Document section:
Since sampling rare events implies we need many Monte Carlo samples to improve in error. Can we do something better?

Importance sampling

Instead of generating samples from \(f(.; u)\), what if we generate data from another distribution with p.d.f \(g(x)\) where the rare samples are easier to obtain? Then, if we can compute the p.d.f of our original distribution \(f(.; u)\) and our new distribution \(g(x)\), we can use importance sampling to compute \(l\) using these samples.

\[ \begin{align} l &= \int \mathcal{1}_{\{S(x) \ge \gamma\}} f(x; u)dx \\ &= \int \mathcal{1}_{\{S(x) \ge \gamma\}} f(x; u) \dfrac{g(x)}{g(x)} dx \\ &= \mathbb{E}_{x \sim g(.)}\left[ \mathcal{1}_{\{S(x) \ge \gamma\}} \dfrac{f(x; u)}{g(x)} \right] \end{align} \]

And the monte-carlo estimate now can be done over samples from \(g(x)\)

Work instructions:
1 - Reproduce the stretch of the importance sampling passage from "Instead of generating" through "samples from \(g(x)\)", swapping "distribution" for "density".
2 - Translate this sentence from the importance sampling passage into Spanish: "Instead of generating samples from \(f(.; u)\), what if we generate data from another distribution with p.d.f \(g(x)\) where the rare samples are easier to obtain?"
3 - Condense the paragraph of the importance sampling passage beginning "Instead of generating samples" into a short bulleted list that keeps its main facts.

Records shown:
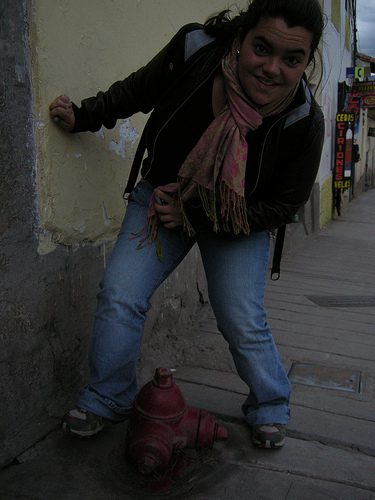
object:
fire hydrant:
[125, 362, 229, 499]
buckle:
[271, 219, 286, 281]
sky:
[354, 0, 373, 60]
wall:
[1, 3, 250, 465]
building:
[0, 2, 375, 466]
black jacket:
[71, 21, 325, 241]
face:
[236, 18, 304, 111]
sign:
[335, 124, 348, 190]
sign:
[340, 62, 367, 81]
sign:
[345, 89, 362, 127]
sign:
[362, 98, 374, 109]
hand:
[152, 186, 181, 231]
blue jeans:
[78, 182, 293, 425]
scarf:
[127, 53, 301, 259]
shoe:
[251, 423, 287, 451]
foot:
[244, 391, 288, 451]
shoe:
[55, 396, 129, 437]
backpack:
[121, 44, 320, 282]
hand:
[49, 94, 74, 131]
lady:
[50, 2, 323, 450]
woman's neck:
[213, 59, 303, 106]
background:
[308, 34, 374, 222]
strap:
[271, 223, 284, 282]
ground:
[0, 193, 368, 492]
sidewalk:
[0, 241, 375, 500]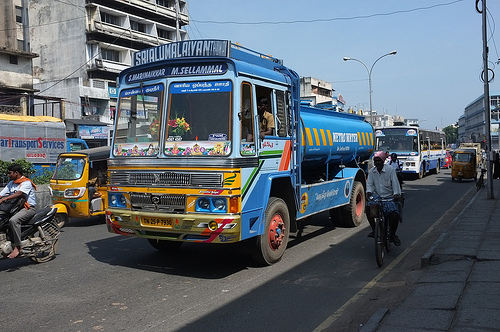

Written responses:
1 -
Instead of generating samples from \(f(.; u)\), what if we generate data from another density with p.d.f \(g(x)\) where the rare samples are easier to obtain? Then, if we can compute the p.d.f of our original density \(f(.; u)\) and our new density \(g(x)\), we can use importance sampling to compute \(l\) using these samples.

\[ \begin{align} l &= \int \mathcal{1}_{\{S(x) \ge \gamma\}} f(x; u)dx \\ &= \int \mathcal{1}_{\{S(x) \ge \gamma\}} f(x; u) \dfrac{g(x)}{g(x)} dx \\ &= \mathbb{E}_{x \sim g(.)}\left[ \mathcal{1}_{\{S(x) \ge \gamma\}} \dfrac{f(x; u)}{g(x)} \right] \end{align} \]

And the monte-carlo estimate now can be done over samples from \(g(x)\)

2 - En lugar de generar muestras a partir de \(f(.; u)\), ¿qué pasaría si generamos datos a partir de otra distribución con f.d.p. \(g(x)\) en la que las muestras raras son más fáciles de obtener?

3 -
- Draw samples from another distribution with p.d.f. \(g(x)\), where rare samples are easier to obtain, instead of from \(f(.; u)\).
- If the p.d.f.s of both \(f(.; u)\) and \(g(x)\) can be computed, importance sampling can use these samples to compute \(l\).